Stored items:
=== Begin Enclosure ===
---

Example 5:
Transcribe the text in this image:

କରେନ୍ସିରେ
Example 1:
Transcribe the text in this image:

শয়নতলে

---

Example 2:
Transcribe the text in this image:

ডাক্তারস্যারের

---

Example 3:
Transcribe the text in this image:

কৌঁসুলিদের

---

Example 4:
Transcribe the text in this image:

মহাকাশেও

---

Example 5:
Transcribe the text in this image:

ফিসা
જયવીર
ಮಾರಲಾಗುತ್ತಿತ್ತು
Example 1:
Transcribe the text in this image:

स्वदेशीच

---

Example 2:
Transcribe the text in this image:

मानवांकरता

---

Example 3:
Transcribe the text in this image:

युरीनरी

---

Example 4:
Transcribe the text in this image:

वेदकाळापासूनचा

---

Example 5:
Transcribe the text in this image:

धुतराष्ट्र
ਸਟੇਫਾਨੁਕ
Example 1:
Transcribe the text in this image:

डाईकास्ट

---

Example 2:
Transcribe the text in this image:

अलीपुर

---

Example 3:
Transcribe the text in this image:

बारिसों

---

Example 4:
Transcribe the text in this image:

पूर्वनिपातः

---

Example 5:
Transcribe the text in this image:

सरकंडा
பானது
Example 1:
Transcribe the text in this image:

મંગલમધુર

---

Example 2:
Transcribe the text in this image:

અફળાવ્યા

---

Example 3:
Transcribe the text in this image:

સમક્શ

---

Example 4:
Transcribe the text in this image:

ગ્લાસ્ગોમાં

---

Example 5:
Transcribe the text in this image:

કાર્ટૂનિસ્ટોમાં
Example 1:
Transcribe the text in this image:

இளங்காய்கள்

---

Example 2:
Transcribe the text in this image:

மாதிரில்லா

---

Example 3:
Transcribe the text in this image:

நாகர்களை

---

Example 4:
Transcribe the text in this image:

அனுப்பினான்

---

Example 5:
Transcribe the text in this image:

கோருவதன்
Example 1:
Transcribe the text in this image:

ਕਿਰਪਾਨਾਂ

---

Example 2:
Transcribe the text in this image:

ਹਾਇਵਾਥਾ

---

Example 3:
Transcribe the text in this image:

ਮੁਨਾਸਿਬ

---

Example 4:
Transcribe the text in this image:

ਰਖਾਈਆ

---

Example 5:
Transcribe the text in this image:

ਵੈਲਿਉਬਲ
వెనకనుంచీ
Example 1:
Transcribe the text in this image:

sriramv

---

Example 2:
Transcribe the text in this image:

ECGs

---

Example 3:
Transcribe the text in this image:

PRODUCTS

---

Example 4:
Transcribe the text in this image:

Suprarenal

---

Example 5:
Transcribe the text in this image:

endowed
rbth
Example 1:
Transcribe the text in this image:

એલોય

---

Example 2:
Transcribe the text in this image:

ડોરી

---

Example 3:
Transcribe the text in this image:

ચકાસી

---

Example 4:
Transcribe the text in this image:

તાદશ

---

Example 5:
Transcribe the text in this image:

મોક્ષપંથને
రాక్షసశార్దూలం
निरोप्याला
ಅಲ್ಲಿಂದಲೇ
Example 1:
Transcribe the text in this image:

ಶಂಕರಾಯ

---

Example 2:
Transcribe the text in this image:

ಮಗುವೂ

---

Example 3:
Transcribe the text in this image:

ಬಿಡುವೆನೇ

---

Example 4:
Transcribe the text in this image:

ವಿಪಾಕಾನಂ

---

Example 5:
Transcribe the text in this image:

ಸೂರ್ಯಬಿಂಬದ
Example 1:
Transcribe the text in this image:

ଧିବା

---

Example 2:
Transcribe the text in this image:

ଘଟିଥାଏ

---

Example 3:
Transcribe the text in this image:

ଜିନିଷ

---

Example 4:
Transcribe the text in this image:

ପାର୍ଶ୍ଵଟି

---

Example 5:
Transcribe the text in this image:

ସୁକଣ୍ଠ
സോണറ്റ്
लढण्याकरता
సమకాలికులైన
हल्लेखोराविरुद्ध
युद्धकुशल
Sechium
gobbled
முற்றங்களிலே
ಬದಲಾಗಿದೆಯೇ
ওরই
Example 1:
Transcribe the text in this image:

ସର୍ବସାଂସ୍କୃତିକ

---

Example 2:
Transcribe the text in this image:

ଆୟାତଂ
=== End Enclosure ===
--- Task to carry out ---
Every line above needs to be retyped exactly.

--- Output of the task ---
---

Example 5:
Transcribe the text in this image:

କରେନ୍ସିରେ
Example 1:
Transcribe the text in this image:

শয়নতলে

---

Example 2:
Transcribe the text in this image:

ডাক্তারস্যারের

---

Example 3:
Transcribe the text in this image:

কৌঁসুলিদের

---

Example 4:
Transcribe the text in this image:

মহাকাশেও

---

Example 5:
Transcribe the text in this image:

ফিসা
જયવીર
ಮಾರಲಾಗುತ್ತಿತ್ತು
Example 1:
Transcribe the text in this image:

स्वदेशीच

---

Example 2:
Transcribe the text in this image:

मानवांकरता

---

Example 3:
Transcribe the text in this image:

युरीनरी

---

Example 4:
Transcribe the text in this image:

वेदकाळापासूनचा

---

Example 5:
Transcribe the text in this image:

धुतराष्ट्र
ਸਟੇਫਾਨੁਕ
Example 1:
Transcribe the text in this image:

डाईकास्ट

---

Example 2:
Transcribe the text in this image:

अलीपुर

---

Example 3:
Transcribe the text in this image:

बारिसों

---

Example 4:
Transcribe the text in this image:

पूर्वनिपातः

---

Example 5:
Transcribe the text in this image:

सरकंडा
பானது
Example 1:
Transcribe the text in this image:

મંગલમધુર

---

Example 2:
Transcribe the text in this image:

અફળાવ્યા

---

Example 3:
Transcribe the text in this image:

સમક્શ

---

Example 4:
Transcribe the text in this image:

ગ્લાસ્ગોમાં

---

Example 5:
Transcribe the text in this image:

કાર્ટૂનિસ્ટોમાં
Example 1:
Transcribe the text in this image:

இளங்காய்கள்

---

Example 2:
Transcribe the text in this image:

மாதிரில்லா

---

Example 3:
Transcribe the text in this image:

நாகர்களை

---

Example 4:
Transcribe the text in this image:

அனுப்பினான்

---

Example 5:
Transcribe the text in this image:

கோருவதன்
Example 1:
Transcribe the text in this image:

ਕਿਰਪਾਨਾਂ

---

Example 2:
Transcribe the text in this image:

ਹਾਇਵਾਥਾ

---

Example 3:
Transcribe the text in this image:

ਮੁਨਾਸਿਬ

---

Example 4:
Transcribe the text in this image:

ਰਖਾਈਆ

---

Example 5:
Transcribe the text in this image:

ਵੈਲਿਉਬਲ
వెనకనుంచీ
Example 1:
Transcribe the text in this image:

sriramv

---

Example 2:
Transcribe the text in this image:

ECGs

---

Example 3:
Transcribe the text in this image:

PRODUCTS

---

Example 4:
Transcribe the text in this image:

Suprarenal

---

Example 5:
Transcribe the text in this image:

endowed
rbth
Example 1:
Transcribe the text in this image:

એલોય

---

Example 2:
Transcribe the text in this image:

ડોરી

---

Example 3:
Transcribe the text in this image:

ચકાસી

---

Example 4:
Transcribe the text in this image:

તાદશ

---

Example 5:
Transcribe the text in this image:

મોક્ષપંથને
రాక్షసశార్దూలం
निरोप्याला
ಅಲ್ಲಿಂದಲೇ
Example 1:
Transcribe the text in this image:

ಶಂಕರಾಯ

---

Example 2:
Transcribe the text in this image:

ಮಗುವೂ

---

Example 3:
Transcribe the text in this image:

ಬಿಡುವೆನೇ

---

Example 4:
Transcribe the text in this image:

ವಿಪಾಕಾನಂ

---

Example 5:
Transcribe the text in this image:

ಸೂರ್ಯಬಿಂಬದ
Example 1:
Transcribe the text in this image:

ଧିବା

---

Example 2:
Transcribe the text in this image:

ଘଟିଥାଏ

---

Example 3:
Transcribe the text in this image:

ଜିନିଷ

---

Example 4:
Transcribe the text in this image:

ପାର୍ଶ୍ଵଟି

---

Example 5:
Transcribe the text in this image:

ସୁକଣ୍ଠ
സോണറ്റ്
लढण्याकरता
సమకాలికులైన
हल्लेखोराविरुद्ध
युद्धकुशल
Sechium
gobbled
முற்றங்களிலே
ಬದಲಾಗಿದೆಯೇ
ওরই
Example 1:
Transcribe the text in this image:

ସର୍ବସାଂସ୍କୃତିକ

---

Example 2:
Transcribe the text in this image:

ଆୟାତଂ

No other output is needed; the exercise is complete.